謝寬的稱呼讓人猝不及防,劉文芳眼淚突然就下來了。
這只能說明謝寬已經知道了事實,沒有怪他們,不然又怎么會喊她一聲姥姥。
劉文芳看著謝寬喃喃開口,“阿寬啊。”
“奶奶,我們進去說話。”謝寬和薛明珠一左一右扶著老太太進門,老太太的眼淚跟斷線的珠子是的怎么擦都擦不干凈了。
進屋后謝文禮看了他們一眼,心里也有了猜測,“你都知道了”
“嗯,知道了。”謝寬看著他們道,“爺爺奶奶,不管真相如何,你們都是我的親人,姥爺姥姥也好,爺爺奶奶也罷,都改變不了我們是一家人的事實。”
劉文芳和謝文禮看著他忙不迭的點頭,“阿寬說的對。”
謝寬又道,“至于親生父母的事,那也是我運氣好,有那樣令人欽佩的父母,想想這世上還曾經有兩位疼愛我的親人,我該慶幸而不是悲傷才對。他們為了革命,為了祖國付出生命,何嘗不是為了我的生活付出生命,爺爺奶奶,別人或許可以不理解他們,但是我不行,我也是一名軍人,太知道這一身軍裝對我們而言的重要性,他們都是令人欽佩的人。”
聽著謝寬的話老兩口老懷欣慰,謝文禮道,“你能這么想是好的,不過他們于國家的確死而無憾,但是作為父母他們卻是不負責任的。事情經過想必明珠已經很你說了,事情就是這么個事情。你媽當初的確是把你當成沒了的孩子,但這么多年,她對你的感情也不是假的。”
謝寬點頭,“爺爺,我明白。”
正說著話,謝正明和文卿匆匆趕來,興許是知道謝寬今日回來,夫妻倆有志一同的早早從單位回來,飯也沒吃直接趕過來了。
他們也是緊張怎么跟謝寬解釋的事兒,可來了后發現情況有些不對,謝寬看著他們神色如常的喊了爸媽。
謝正明夫妻也沒多想。
恰好這時候曹燕紅做好了晚飯,一家人圍坐在一起吃飯,謝正明幾次想開口,都被謝文禮阻攔了,“先吃飯再說。”
因為謝寬神色正常并沒有不妥的地方,所以謝正明夫妻也沒往謝寬已經知道事情經過這事兒上想。
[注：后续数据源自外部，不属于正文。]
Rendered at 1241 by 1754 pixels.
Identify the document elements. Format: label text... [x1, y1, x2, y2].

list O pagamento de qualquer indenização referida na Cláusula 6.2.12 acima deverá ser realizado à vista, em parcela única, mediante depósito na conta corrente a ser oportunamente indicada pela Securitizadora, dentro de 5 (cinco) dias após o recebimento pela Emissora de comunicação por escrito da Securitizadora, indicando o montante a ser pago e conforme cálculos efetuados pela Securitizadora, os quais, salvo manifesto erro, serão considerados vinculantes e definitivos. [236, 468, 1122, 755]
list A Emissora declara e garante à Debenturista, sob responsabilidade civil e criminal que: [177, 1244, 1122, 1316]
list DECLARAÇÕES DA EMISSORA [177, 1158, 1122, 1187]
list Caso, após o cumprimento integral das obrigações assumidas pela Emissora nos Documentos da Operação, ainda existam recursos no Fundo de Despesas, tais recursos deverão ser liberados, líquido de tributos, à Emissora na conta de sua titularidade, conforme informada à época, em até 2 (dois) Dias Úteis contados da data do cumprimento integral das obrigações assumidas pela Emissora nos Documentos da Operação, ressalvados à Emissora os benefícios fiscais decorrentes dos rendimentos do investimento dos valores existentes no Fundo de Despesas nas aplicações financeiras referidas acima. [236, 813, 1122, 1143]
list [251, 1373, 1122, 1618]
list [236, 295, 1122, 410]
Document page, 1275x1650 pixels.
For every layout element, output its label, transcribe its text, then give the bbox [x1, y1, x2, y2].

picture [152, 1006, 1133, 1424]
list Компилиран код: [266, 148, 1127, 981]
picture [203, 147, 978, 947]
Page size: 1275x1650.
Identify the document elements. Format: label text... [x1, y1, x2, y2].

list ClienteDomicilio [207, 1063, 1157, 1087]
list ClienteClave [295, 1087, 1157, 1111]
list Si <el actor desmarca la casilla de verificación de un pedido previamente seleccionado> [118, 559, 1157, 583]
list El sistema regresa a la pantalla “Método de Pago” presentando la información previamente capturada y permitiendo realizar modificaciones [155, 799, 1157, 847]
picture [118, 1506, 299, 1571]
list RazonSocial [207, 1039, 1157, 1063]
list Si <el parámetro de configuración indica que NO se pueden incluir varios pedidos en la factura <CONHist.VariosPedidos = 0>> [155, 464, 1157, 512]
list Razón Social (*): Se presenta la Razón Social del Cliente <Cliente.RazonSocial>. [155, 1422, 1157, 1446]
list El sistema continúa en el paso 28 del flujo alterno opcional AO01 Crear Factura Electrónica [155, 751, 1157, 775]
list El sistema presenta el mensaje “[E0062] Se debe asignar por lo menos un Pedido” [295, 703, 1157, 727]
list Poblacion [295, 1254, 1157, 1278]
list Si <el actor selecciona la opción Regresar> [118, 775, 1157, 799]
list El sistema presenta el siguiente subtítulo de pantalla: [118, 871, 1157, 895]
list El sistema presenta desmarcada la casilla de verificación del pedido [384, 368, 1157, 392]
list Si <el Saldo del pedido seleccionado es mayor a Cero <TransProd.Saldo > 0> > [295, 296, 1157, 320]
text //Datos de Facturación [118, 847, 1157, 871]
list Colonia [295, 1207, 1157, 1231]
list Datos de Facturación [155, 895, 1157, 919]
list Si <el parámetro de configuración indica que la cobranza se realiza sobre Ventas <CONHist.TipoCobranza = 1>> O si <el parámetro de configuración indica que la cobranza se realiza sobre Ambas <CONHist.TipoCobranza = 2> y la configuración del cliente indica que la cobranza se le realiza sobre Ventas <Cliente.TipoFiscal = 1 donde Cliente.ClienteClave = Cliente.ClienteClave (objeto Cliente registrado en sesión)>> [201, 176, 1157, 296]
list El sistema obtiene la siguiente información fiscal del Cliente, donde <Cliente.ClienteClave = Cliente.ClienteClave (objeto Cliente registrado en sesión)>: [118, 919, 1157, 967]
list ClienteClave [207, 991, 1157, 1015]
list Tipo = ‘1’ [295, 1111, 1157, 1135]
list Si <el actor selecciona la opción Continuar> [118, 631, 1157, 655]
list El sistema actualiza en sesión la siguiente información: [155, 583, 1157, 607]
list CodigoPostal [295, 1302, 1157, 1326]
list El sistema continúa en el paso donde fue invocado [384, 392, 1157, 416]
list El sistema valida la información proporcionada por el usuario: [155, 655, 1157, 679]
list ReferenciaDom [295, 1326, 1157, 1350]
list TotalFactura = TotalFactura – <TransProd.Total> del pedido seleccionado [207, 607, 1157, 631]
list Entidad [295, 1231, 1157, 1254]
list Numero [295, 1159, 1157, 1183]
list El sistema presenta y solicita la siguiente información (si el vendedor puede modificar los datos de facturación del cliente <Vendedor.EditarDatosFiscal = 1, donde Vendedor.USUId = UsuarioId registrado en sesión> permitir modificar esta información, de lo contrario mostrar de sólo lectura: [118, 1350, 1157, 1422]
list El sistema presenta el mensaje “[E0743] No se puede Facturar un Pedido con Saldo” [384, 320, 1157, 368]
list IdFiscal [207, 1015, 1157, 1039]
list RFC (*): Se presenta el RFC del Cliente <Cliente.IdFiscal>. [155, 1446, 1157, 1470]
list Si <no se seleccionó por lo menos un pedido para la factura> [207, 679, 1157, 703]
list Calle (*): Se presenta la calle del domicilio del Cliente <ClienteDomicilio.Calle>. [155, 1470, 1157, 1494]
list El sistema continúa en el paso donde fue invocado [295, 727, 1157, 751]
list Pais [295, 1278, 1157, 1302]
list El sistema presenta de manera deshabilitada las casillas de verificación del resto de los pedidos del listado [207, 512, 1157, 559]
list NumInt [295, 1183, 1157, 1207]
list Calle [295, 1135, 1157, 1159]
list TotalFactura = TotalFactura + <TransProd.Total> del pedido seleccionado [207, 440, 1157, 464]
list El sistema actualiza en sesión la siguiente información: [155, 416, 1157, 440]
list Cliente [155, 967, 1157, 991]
飯后一家人坐在一起誰也沒起身,謝文禮才對謝正明道,“阿寬已經知道了。”
謝正明意外的看了謝寬一眼,眼中閃過滿意,“知道了也好,那么多年了,有空去給他們上柱香看看他們。”
謝寬點頭,“好。”
他微微垂眸看不清臉上的神色,薛明珠莫名的有些擔心了。
謝寬看著爺爺道,“爺爺奶奶,你們能說一下他們以前的事嗎”
他們自然指的是他的親生父母了。沒有人比老兩口更了解他們了。
想起過去的那些歲月,劉文芳早就泣不成聲,薛明珠和文卿在旁邊安慰,謝文禮卻開口講了起來。
夜似乎很漫長,一家人沉浸于過去炮火紛飛的年代。
在那樣的年代里孕育一個孩子是何等的艱難,想要護著一個孩子長大也不是件容易的事。
薛明珠聽著,似乎看到一對夫妻帶著一個孩子艱難逃生的情形,似乎也看到一個年幼的孩童失去父母后哇哇大哭的情形。
聽的越多,薛明珠越是心疼,心疼那對夫妻,心疼謝寬。
逝者已矣,活著的人卻要繼續生活下去。
謝正明夫妻也是嘆息不已,卻又時刻主意謝寬的情緒。看著他們小心翼翼的樣子,薛明珠很難相信這夫妻不是謝寬的親生父母。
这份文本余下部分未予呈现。